START Supplied passage
Q6   John Mann: Compared to other sectors in the UK economy, where would you place banking in terms of competition and competitiveness?

Mr Phillips: Some aspects of banking are very competitive. The issue for me is whether the competition is effective in delivering value to the customer. They may find it difficult to make a profit, but that's not quite the same as meeting the customers' needs and providing a value that people appreciate. As an example—you will be talking to others about this—the anecdotal evidence is that people don't switch their account because they don't think they're going to get better service from another bank. That suggests that there is a real problem here about effective competition.

Q7   John Mann: You talk about poor outcomes in your submission. Can you evidence which group of consumers have suffered most from poor outcomes?

Mr Phillips: I think that in the recent past, the people who have suffered most have been the people who have been in debt and who have found themselves missing a payment. For no reason their pay might go in a little late or they may have a standing order they may have forgotten. It has pushed them over the edge. They immediately have a significant bank charge, then they have a letter telling them they have a significant bank charge and so they have already spent nearly £100 before they can put it right. There is a lot of evidence that people who, once that begins to happen to them, find it extremely difficult to get back to a situation where they're in credit. The work that the Financial Inclusion Taskforce undertook demonstrated that the majority of people who don't have bank accounts have previously had bank accounts, but don't choose to have them now because they feel that they're a trap. So I think that is the real issue.

Q8   John Mann: Finally, ideally, for the best competition, how many more banks and how many more building societies would we have operating in the UK economy? What is your best guess on that?

Mr Phillips: In the UK we have six major banks who dominate the market. Most of the building societies have quite small shares; they're in this below 15% level. Assuming that we do not forcibly break up some of the banks, which is a possibility, the only other route is to make sure that there are no major financial barriers to the new entrants—

John Mann: Ideally, how many more would we have to maximise competition?

Mr Phillips: I think we have enough already. The issue there is that the market is very skewed towards a small number of large banks. So there is competition at that lower end of the market share, but at the top end it is what I would describe as resembling an oligopoly. They work together to have prices that are very similar, and deliver service that is very similar, and therefore the consumer has no choice.

Chair: That's a very serious observation, and I bring in Stewart Hosie at this point.

Q9   Stewart Hosie: That is twice now you've spoken about oligarchic banking, and your submission highlighted specific problems in Scotland and Northern Ireland. Do you believe there are regional monopolies or regional duopolies there?
END Supplied passage
START Input material
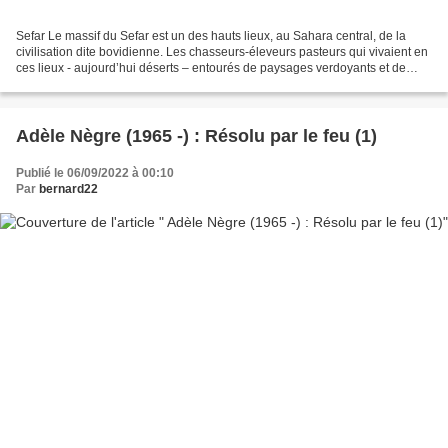
Sefar Le massif du Sefar est un des hauts lieux, au Sahara central, de la
civilisation dite bovidienne. Les chasseurs-éleveurs pasteurs qui vivaient en
ces lieux - aujourd’hui déserts – entourés de paysages verdoyants et de
rivières sont les auteurs des...
Adèle Nègre (1965 -) : Résolu par le feu (1)
Publié le 06/09/2022 à 00:10
Par
bernard22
END Input material
> **Exercise set**:
(1) In the saved entries rows, swap "Publié le" for "Mis en ligne le" and reproduce the rows with nothing else altered. Omit the pictures from your answer.
(2) Write the next part of the committee hearing transcript on banking competition, picking up after its last line.
The hearing transcript and the rows have no connection to each other.

> **Answers below**:
(1)
Sefar Le massif du Sefar est un des hauts lieux, au Sahara central, de la
civilisation dite bovidienne. Les chasseurs-éleveurs pasteurs qui vivaient en
ces lieux - aujourd’hui déserts – entourés de paysages verdoyants et de
rivières sont les auteurs des...
Adèle Nègre (1965 -) : Résolu par le feu (1)
Mis en ligne le 06/09/2022 à 00:10
Par
bernard22

(2)
Mr Phillips: I have no evidence of that. The point that we were making was that in the UK you have six major banks. In Scotland and Northern Ireland you have four major banks. However, in Scotland the share of the two largest banks is enormous. So for many people there is no real choice because they may have to go to one of those two large banks, and when you get a situation like that there is a tendency for the companies involved to be uncompetitive. I think that's the best I could say.

Q10   Stewart Hosie: Is that the only worst outcome from Scotland and Northern Ireland being uncompetitive, or—

Mr Phillips: The lack of competition means that it's expensive for the citizen to get banking services, and the range of products that are made available to them may be restricted. Those are the risks that they run.

Q11   Stewart Hosie: Let me ask this question in a different way. We hear that story a lot in relation to SME lending. It's a huge issue that every MP has. But in Scotland right now Lloyds have the disposal programme; there is a possibility of the recreation of the TSB; Bank of Scotland is operating as a stand-alone bank with high lending decisions taken locally; RBS have the disposal programme; HSBC have employed a chief executive in Scotland; Virgin Money at Tesco Bank is bringing in a lot of jobs; and Clydesdale Bank's assault on the market is very aggressive indeed. Is not much of the problem that the SMEs in particular are too dependent on bank lending and there is no access to other equity outwith the retail banks, and it isn't really a competition issue at all?

Mr Phillips: You're specifically looking at SMEs?

Stewart Hosie: In particular, because that issue we get a lot.

Mr Phillips: Yes. I think what I would say about company lending—and this is not my special area—is that there is a general lack of finance, at that sort of medium level of risk, available as a whole. At the moment it is in extremely short supply. The situation is unusual at the moment. We are not normally quite so short of liquid funds, which can be lent to companies who want to borrow; and, quite reasonably, the banks who are trying to de-risk their balance sheet are much more willing to offer it to people, like me—as I said—when I'm thinking possibly my children might need a mortgage, than to me running my consultancy business, where there is no chance they're going to lend it to me because I do not have a solid asset, in the shape of a house, to put up against it. So it's a slightly unusual situation at the moment. It's not just about lack of competition. It's also about lack of risk capital being available.

Q12   Mark Garnier: I just wanted to follow up on John Mann's line of questioning on barriers to entry, and just develop a couple of these themes. The first one that I wanted to look at was the role of the regulator, in terms of things like switching and in terms of setting up other banks. You talked about the fact that if you want to switch account it's going to take you up to a month, because of things like moving standing orders across, and this kind of stuff. You also have the slightly farcical money laundering rules that we have to comply with, which frankly are pretty tedious. So the regulator is effectively denying competition. That's the first part about it. The second part is that I'm hearing anecdotal evidence that when anybody wants to set up a bank it's taking them a year or two years to get regulatory approval. This is also something which is holding up competition. Do you think that's a fair criticism?

Mr Phillips: It's worthwhile spending some time checking out the people who are going to be running a bank. If it takes a year—two years does sound like a long time—but if it takes a year that may be a wise investment to make sure that these people know what they're doing.

Q13   Mark Garnier: It is quite an expensive lead-in time for that person who is trying to—

Mr Phillips: The real cost is in creating the branch network; is in putting in the software systems; is in raising the capital. So I agree with that, but I think my view would be—I don't know enough about the detail of it—that a reasonable amount of time to inspect the skills' ability and knowledge of the people who are going to be doing that is a good thing to do. I'm sorry I forgot your second question.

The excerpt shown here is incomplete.